States should establish a hardship exception for those unable to make any recovery effort due to disability.
Home equity barriers to coverage
Federal and state regulations should establish hardship waivers of the home equity limit that protect people who have no other way to pay for needed care.
The federal government should encourage states to provide clear information about other options to individuals who are denied Medicaid eligibility due to home equity under the DRA.
States should be required to use a fair process to determine an individual’s home equity (i.e., a home’s current fair-market value for property tax purposes, minus any outstanding debts against the home).
States should be allowed to increase the home equity cap up to the maximum allowed by the DRA with minimal administrative burden.

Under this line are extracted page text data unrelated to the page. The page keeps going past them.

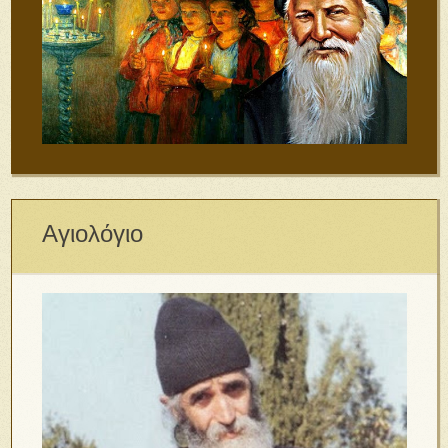
Αγιολόγιο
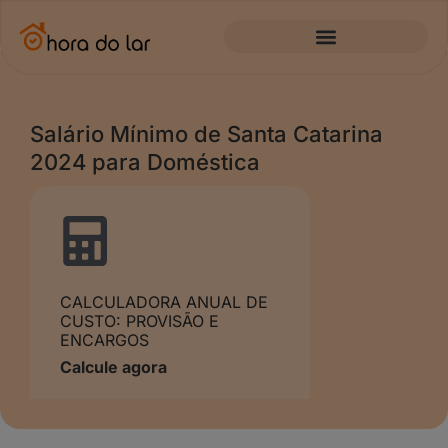
Salário Mínimo de Santa Catarina
2024 para Doméstica
CALCULADORA ANUAL DE
CUSTO: PROVISÃO E
ENCARGOS
Calcule agora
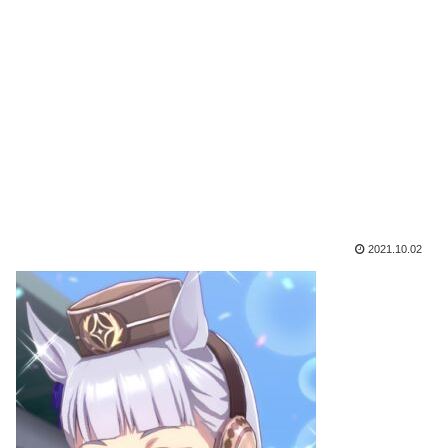
2021.10.02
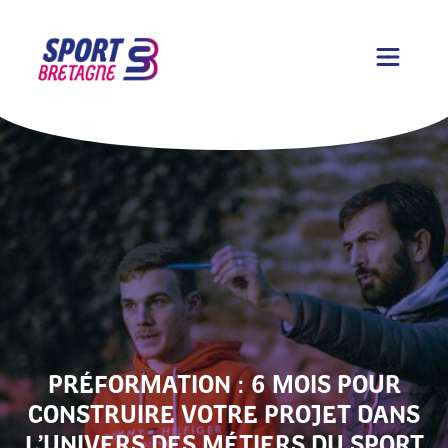
PRÉFORMATION : 6 MOIS POUR
CONSTRUIRE VOTRE PROJET DANS
L’UNIVERS DES MÉTIERS DU SPORT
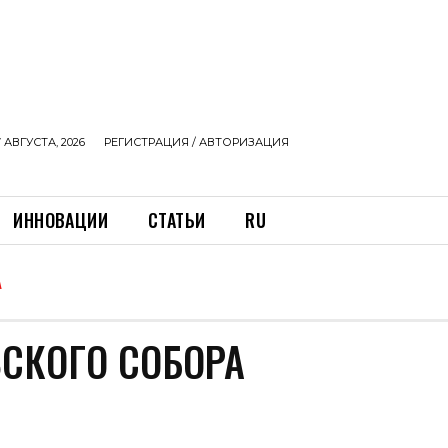
 АВГУСТА, 2026
РЕГИСТРАЦИЯ / АВТОРИЗАЦИЯ
ИННОВАЦИИ
СТАТЬИ
RU
А
СКОГО СОБОРА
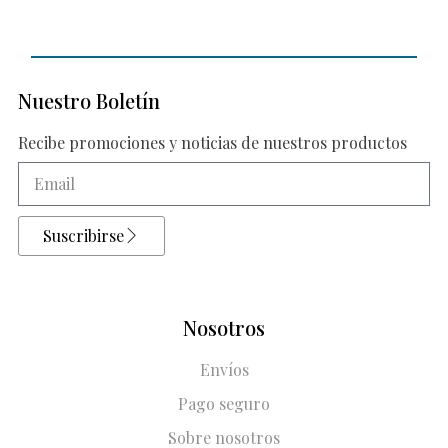
Nuestro Boletín
Recibe promociones y noticias de nuestros productos
Suscribirse
Nosotros
Envíos
Pago seguro
Sobre nosotros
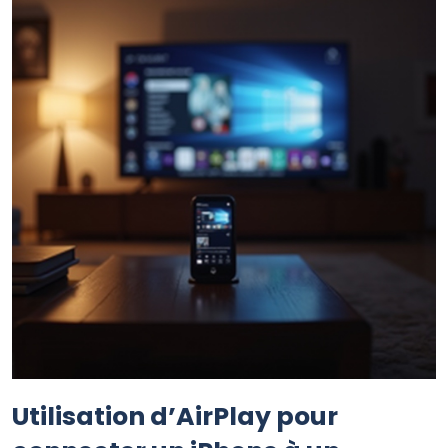
Utilisation d’AirPlay pour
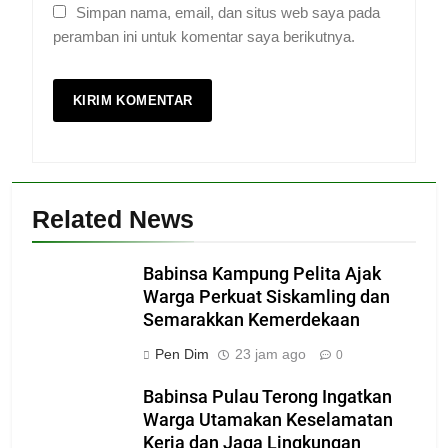
Simpan nama, email, dan situs web saya pada
peramban ini untuk komentar saya berikutnya.
Related News
Babinsa Kampung Pelita Ajak
Warga Perkuat Siskamling dan
Semarakkan Kemerdekaan
Pen Dim
23 jam ago
0
Babinsa Pulau Terong Ingatkan
Warga Utamakan Keselamatan
Kerja dan Jaga Lingkungan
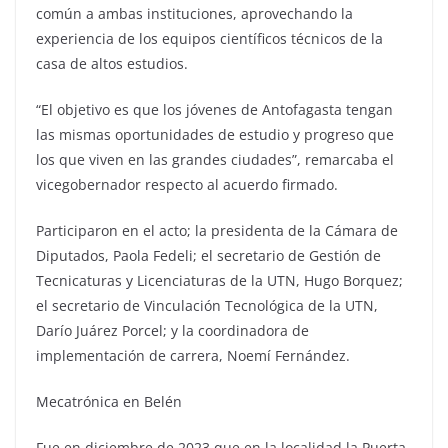
común a ambas instituciones, aprovechando la
experiencia de los equipos científicos técnicos de la
casa de altos estudios.
“El objetivo es que los jóvenes de Antofagasta tengan
las mismas oportunidades de estudio y progreso que
los que viven en las grandes ciudades”, remarcaba el
vicegobernador respecto al acuerdo firmado.
Participaron en el acto; la presidenta de la Cámara de
Diputados, Paola Fedeli; el secretario de Gestión de
Tecnicaturas y Licenciaturas de la UTN, Hugo Borquez;
el secretario de Vinculación Tecnológica de la UTN,
Darío Juárez Porcel; y la coordinadora de
implementación de carrera, Noemí Fernández.
Mecatrónica en Belén
Fue en diciembre de 2023 que en la localidad la Puerta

Congress should not modify the home equity cap to further restrict eligibility for Medicaid-funded LTSS.
States should not deny eligibility under the home equity provision if the individual is ineligible for a reverse mortgage or unable to obtain a home equity loan.
Protection for spouses, domestic partners, and children
Unmarried domestic partners and spouses in same-sex marriages should be provided all the financial protections given to opposite-sex community spouses.
Current financial protections for spouses, caregivers, and dependent children should be retained. Federal and state governments should make permanent financial protections to prevent impoverishment of spouses of beneficiaries who receive Medicaid home- and community-based services.
Prohibition of federal and state requirements that the children or grandchildren of Medicaid beneficiaries receiving LTSS assume financial responsibility for their parents’ or grandparents’ care should continue.
States should set the highest “community spouse resource allowance” and “spousal maintenance needs allowance” possible under federal law to provide community spouses with the greatest financial protection.
Estate recovery program
The word “estate” under the estate recovery program should be defined no more broadly than it is under state probate law.
Heirs should have an extended period of time to reimburse the state so they are not forced to sell the deceased person’s home and should be protected from coercive tactics designed to force repayment of Medicaid expenditures.
Federal regulations should require states to use all money recovered from the estates of Medicaid recipients to improve the program.
Procedures for waiving estate recovery when undue hardship would result should be established.
Federal regulations should ensure public accountability by requiring estate recovery programs to provide consistent and readily available data on the total costs of the program and the numbers of beneficiaries affected, as well as other essential information, such as the number of exemptions, deferrals, hardship waivers, liens, and contested recoveries.
Federal regulations should ensure that consumers are adequately informed about Medicaid estate recovery. Recovery notices should be timely, clear, and easy to read (e.g., published in an adequate type size), and should include vital information concerning exemptions, deferrals, hardship waivers, liens, and consumer obligations and rights.
Federal regulations prohibiting states from placing liens on the property of Medicaid recipients who receive LTSS in the home and community should remain in force.
Medically needy programs
The federal government should require states to implement medically needy programs for all people regardless of care setting, including institutional and home- and community-based LTSS.
States should maintain the medically needy programs for nursing facility residents and use the special income rule at 300 percent of the Supplemental Security Income benefit level.
States should enact a medically needy program if they do not have one.
Personal needs allowance
The federal government should increase (in accordance with the Consumer Price Index) the minimum personal needs allowance for Medicaid beneficiaries in nursing facilities and supportive housing, and should adjust it annually to account for changes in the cost of personal needs.